Nick Chong · 1 week ago · 2 min read · Insights via Grayscale Investments
SEC to Engage Directly with ICOs and the Public via New Portal
If the blockchain industry had been knocking at the iron-clad gates of the Securities and Exchange Commission, it appears access was just granted.
The US’s supreme financial watchdog unveiled the Strategic Hub for Innovation and Financial Technology, or ‘FinHub’, which aims to help streamline the legal affairs of blockchain companies and fintech startups by boiling down its services to a single point of access.
Announced Oct. 18, the new portal will offer a central port of call to all fintech-related industries including blockchain, artificial intelligence, and, crucially, Initial Coin Offerings (ICOs)—or what the SEC creatively dubbed “digital marketplace financing”—in its seeming portent press release.
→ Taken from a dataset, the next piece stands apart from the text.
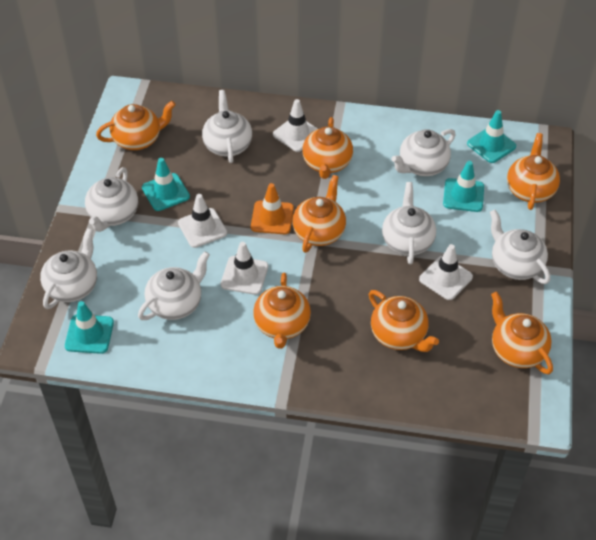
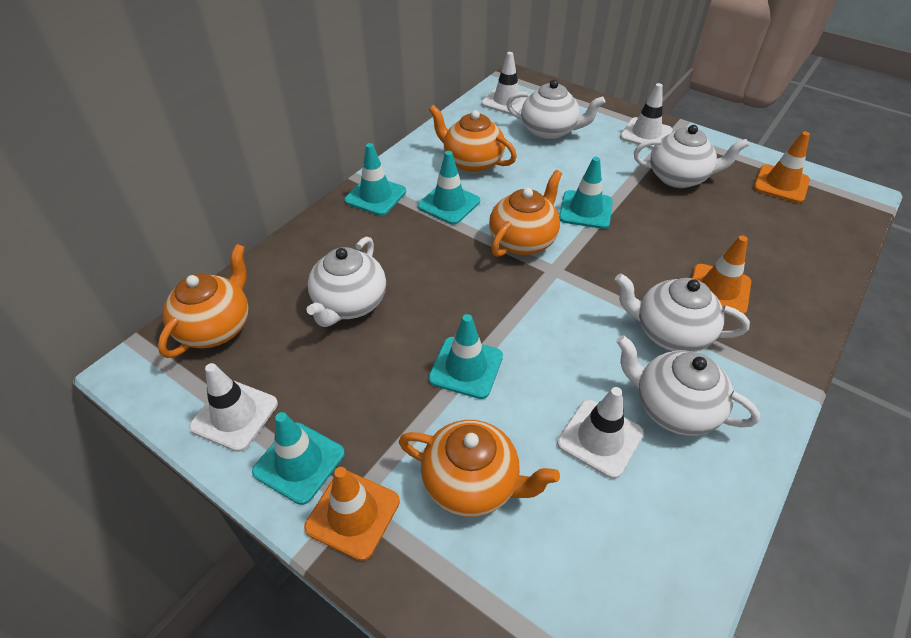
orange teapot: 7 -> 4
orange traffic cone: 1 -> 3
turquoise traffic cone: 4 -> 5
white teapot: 7 -> 5

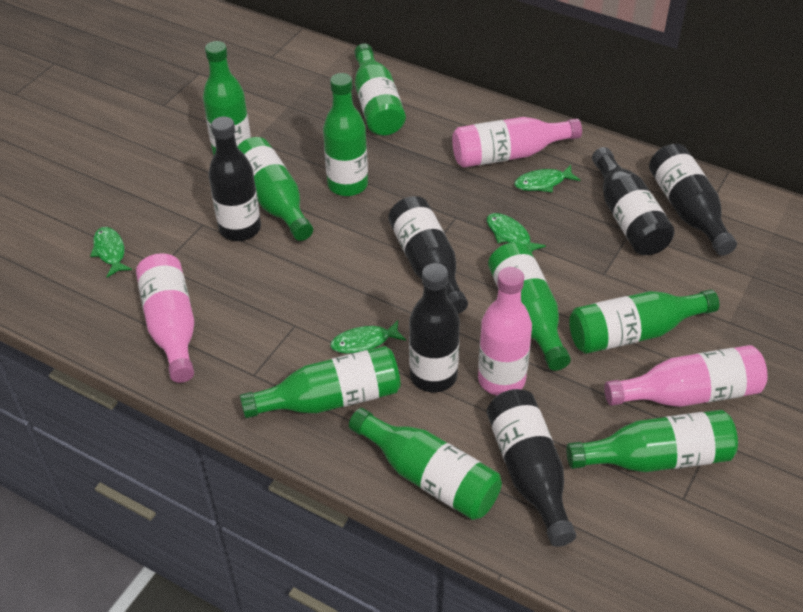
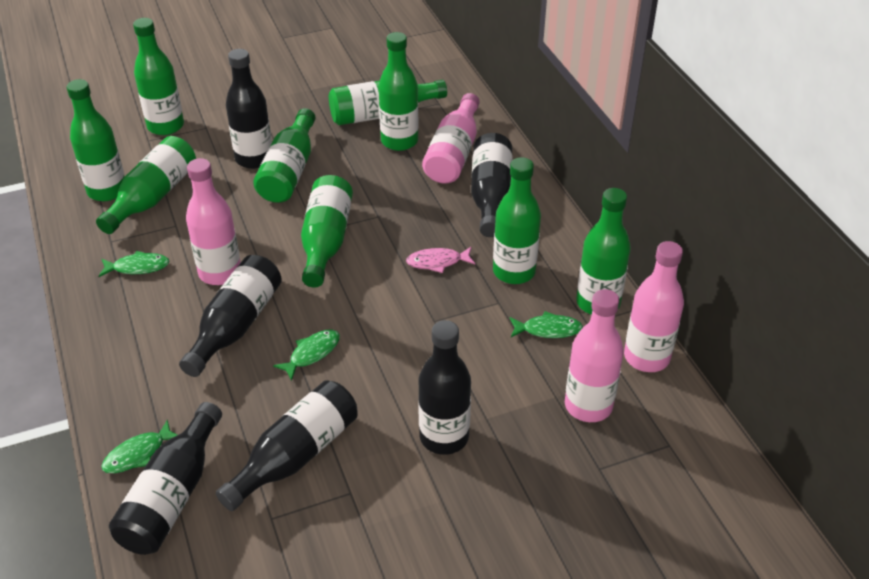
pink fish: 0 -> 1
Is the SEC finally opening the gates?
To many, the move will read as one of the SEC’s most quietly bullish to date, with Chairman Jay Clayton appearing to bring the ax down on any speculation that his commission was out to put the brakes on the growth of the blockchain industry.
In a thinly veiled nod to ICOs, Clayton seemed to suggest the SEC was willing to soften its stance on “new approaches to capital formation”. He stated:
The SEC is committed to working with investors and market participants on new approaches to capital formation, market structure, and financial services, with an eye toward enhancing, and in no way reducing, investor protection.
Having tossed a dizzying number of Bitcoin ETF proposals in the wastebasket, the SEC appears to have carried little favor with the wider cryptocurrency community to date. In June, however, the secretive commission seemed to open the gates just a crack when it called on the public to offer their sentiments on Cboe’s now-flagship ETF proposal.
Crucially, FinHub is to give the public a direct line of access to SEC staff on “innovative ideas and technological developments”, with its leader, Valerie A. Szczepanik, telling Forbes hearing public opinion has been “incredibly helpful” when it comes to “fast-moving” areas such as distributed ledger technology.